Optimizing Large Language Models for Moroccan Dialect Translation: A Comparative Study
摘要
Moroccan Dialect, a widely spoken dialect in Morocco, blends elements from Arabic, Tamazight, French, and Spanish, reflecting the country’s linguistic diversity. Despite its prevalence, Moroccan Dialect remains underrepresented in linguistic resources and translation systems, particularly in comparison to Modern Standard Arabic (MSA), the formal version used in media and education. The lack of resources often leads to inaccurate or excessively formal outputs from existing systems.
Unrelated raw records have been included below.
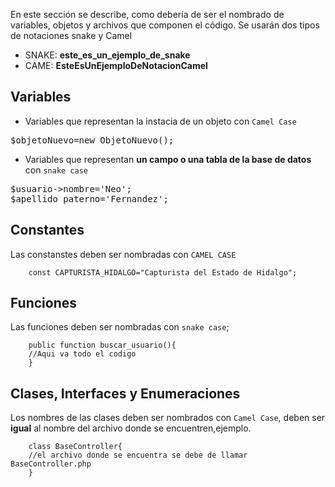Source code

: En este sección se describe, como deber&iacute;a de ser el nombrado de variables, objetos y archivos que componen el código.
Se usar&aacute;n dos tipos de notaciones snake y Camel

* SNAKE: <b>este_es_un_ejemplo_de_snake</b>
* CAME: <b>EsteEsUnEjemploDeNotacionCamel</b>

Variables
-------------------------

* Variables que representan la instacia de un objeto con `Camel Case`

<pre>
$objetoNuevo=new ObjetoNuevo();
</pre>
* Variables que representan <b>un campo o una tabla de la base de datos</b> con `snake case`

<pre>
$usuario->nombre='Neo';
$apellido_paterno='Fernandez';
</pre>

Constantes
-------------------------------
Las constanstes deben ser nombradas con `CAMEL CASE`

        const CAPTURISTA_HIDALGO="Capturista del Estado de Hidalgo";
Funciones
-------------------------------
Las funciones deben ser nombradas con `snake case`;

        public function buscar_usuario(){
        //Aqui va todo el codigo
        }
Clases, Interfaces y Enumeraciones
------------------------

Los nombres de las clases deben ser nombrados con `Camel Case`, deben ser <b>igual</b> al nombre del archivo donde se encuentren,ejemplo.

        class BaseController{
        //el archivo donde se encuentra se debe de llamar BaseController.php
        }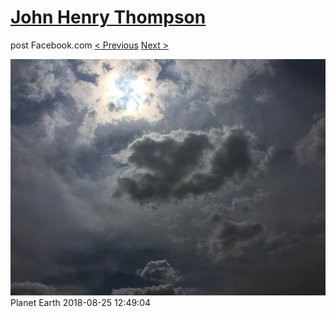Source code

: # [John Henry Thompson](../README.md)
post Facebook.com
[< Previous](2018-08-26-3.md) [Next >](2018-08-22-1.md)

[![](../media/2018-08-25/Timeline-Photos-Planet-Earth.jpg)](../README.md)
Planet Earth
2018-08-25 12:49:04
Given this problematic situation, we propose an approach to leverage existing models by fine-tuning large language models (LLMs) for Moroccan Dialect to Modern Standard Arabic (MSA) translation, focusing on enhancing translation accuracy through the creation of a parallel corpus. Seven LLMs were carefully selected and fine-tuned on this corpus using optimized hyperparameters and evaluated through both automatic metrics and human evaluation. Results indicated that the fine-tuned GPT-4o model outperformed others, achieving a SacreBLEU score of 63.97. These findings offer valuable insights for improving translation in Moroccan Dialect and underscore the effectiveness of fine-tuning models for better language understanding and accuracy.